Start of Data

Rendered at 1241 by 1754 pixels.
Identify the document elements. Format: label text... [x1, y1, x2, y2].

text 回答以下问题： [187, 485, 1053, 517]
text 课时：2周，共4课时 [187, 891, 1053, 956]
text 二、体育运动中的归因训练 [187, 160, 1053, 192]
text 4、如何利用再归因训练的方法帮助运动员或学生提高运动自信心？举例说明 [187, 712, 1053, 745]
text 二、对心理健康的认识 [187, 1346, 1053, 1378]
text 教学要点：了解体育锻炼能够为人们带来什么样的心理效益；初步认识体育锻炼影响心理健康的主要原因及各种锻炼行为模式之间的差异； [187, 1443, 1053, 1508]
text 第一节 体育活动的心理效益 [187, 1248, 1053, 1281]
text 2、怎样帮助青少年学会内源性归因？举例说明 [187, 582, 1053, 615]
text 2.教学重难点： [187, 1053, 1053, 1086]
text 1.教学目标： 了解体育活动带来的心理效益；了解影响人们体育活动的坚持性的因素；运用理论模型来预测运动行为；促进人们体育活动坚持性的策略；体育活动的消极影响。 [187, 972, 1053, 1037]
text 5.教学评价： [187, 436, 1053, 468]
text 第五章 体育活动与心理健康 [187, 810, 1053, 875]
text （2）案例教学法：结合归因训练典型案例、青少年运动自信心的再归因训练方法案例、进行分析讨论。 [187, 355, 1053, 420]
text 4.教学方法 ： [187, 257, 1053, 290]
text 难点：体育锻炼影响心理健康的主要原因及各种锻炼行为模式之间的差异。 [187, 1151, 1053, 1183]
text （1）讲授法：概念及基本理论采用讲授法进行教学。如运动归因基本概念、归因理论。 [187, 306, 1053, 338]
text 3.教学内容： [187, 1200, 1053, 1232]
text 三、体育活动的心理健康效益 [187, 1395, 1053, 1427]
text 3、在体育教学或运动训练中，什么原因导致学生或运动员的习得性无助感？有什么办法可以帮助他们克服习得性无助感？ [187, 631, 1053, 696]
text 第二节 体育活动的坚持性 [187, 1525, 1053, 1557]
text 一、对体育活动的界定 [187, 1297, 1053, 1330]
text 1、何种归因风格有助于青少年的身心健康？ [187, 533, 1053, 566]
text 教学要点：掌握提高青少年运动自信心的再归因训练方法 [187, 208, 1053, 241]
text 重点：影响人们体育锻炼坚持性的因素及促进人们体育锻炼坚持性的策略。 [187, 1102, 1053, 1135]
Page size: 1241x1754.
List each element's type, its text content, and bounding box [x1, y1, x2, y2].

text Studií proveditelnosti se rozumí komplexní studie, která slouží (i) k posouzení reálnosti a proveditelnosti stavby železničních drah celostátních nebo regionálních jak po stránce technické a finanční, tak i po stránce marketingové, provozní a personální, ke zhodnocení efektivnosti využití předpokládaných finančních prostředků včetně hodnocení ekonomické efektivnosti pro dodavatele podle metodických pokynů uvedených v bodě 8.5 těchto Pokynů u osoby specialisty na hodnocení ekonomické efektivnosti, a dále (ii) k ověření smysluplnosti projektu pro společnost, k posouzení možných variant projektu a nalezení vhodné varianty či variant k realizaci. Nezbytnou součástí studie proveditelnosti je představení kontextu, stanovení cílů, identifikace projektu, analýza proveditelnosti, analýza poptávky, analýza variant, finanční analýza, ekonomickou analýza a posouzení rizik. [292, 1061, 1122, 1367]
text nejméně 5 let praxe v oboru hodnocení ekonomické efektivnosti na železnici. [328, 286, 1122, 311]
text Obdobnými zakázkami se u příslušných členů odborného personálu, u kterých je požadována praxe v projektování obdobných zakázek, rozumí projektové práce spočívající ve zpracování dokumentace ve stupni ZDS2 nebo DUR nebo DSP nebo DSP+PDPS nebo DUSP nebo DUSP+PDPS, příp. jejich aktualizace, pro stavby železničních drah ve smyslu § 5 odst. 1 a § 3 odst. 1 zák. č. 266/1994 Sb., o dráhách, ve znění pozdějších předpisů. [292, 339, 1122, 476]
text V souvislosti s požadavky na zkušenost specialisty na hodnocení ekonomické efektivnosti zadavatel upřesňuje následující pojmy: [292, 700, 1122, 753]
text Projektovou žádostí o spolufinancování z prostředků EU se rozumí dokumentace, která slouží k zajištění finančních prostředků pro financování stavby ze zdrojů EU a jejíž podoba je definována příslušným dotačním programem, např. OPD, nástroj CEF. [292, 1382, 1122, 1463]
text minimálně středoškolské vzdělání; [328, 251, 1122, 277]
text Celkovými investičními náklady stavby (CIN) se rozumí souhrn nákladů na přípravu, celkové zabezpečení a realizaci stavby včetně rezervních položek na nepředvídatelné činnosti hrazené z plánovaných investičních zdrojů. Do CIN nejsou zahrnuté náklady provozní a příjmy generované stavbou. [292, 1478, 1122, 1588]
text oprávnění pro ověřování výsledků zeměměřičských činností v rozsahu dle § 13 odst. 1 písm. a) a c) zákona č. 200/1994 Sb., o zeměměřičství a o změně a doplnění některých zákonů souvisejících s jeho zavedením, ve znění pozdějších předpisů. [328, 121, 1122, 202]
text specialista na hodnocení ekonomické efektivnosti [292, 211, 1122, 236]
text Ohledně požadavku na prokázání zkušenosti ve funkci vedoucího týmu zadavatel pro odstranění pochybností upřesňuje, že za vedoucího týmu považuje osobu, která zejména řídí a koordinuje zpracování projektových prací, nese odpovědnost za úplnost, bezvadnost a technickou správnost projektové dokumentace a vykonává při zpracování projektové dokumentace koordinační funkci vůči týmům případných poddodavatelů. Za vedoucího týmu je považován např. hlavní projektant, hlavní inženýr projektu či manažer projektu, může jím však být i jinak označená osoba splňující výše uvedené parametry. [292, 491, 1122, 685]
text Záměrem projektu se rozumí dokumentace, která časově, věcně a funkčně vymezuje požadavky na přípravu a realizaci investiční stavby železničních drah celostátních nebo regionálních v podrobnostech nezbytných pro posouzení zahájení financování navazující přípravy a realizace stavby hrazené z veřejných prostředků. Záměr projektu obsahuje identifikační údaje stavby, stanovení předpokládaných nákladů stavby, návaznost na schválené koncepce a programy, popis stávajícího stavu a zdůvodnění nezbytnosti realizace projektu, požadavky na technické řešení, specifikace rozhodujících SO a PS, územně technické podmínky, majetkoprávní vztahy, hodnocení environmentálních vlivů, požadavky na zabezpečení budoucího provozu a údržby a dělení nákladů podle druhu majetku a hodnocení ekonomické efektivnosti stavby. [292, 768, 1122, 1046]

End of Data

= What you will do =
The lines above that hold "požadavky" are the result; show every one of them.

= Response below =
text V souvislosti s požadavky na zkušenost specialisty na hodnocení ekonomické efektivnosti zadavatel upřesňuje následující pojmy: [292, 700, 1122, 753]
text Záměrem projektu se rozumí dokumentace, která časově, věcně a funkčně vymezuje požadavky na přípravu a realizaci investiční stavby železničních drah celostátních nebo regionálních v podrobnostech nezbytných pro posouzení zahájení financování navazující přípravy a realizace stavby hrazené z veřejných prostředků. Záměr projektu obsahuje identifikační údaje stavby, stanovení předpokládaných nákladů stavby, návaznost na schválené koncepce a programy, popis stávajícího stavu a zdůvodnění nezbytnosti realizace projektu, požadavky na technické řešení, specifikace rozhodujících SO a PS, územně technické podmínky, majetkoprávní vztahy, hodnocení environmentálních vlivů, požadavky na zabezpečení budoucího provozu a údržby a dělení nákladů podle druhu majetku a hodnocení ekonomické efektivnosti stavby. [292, 768, 1122, 1046]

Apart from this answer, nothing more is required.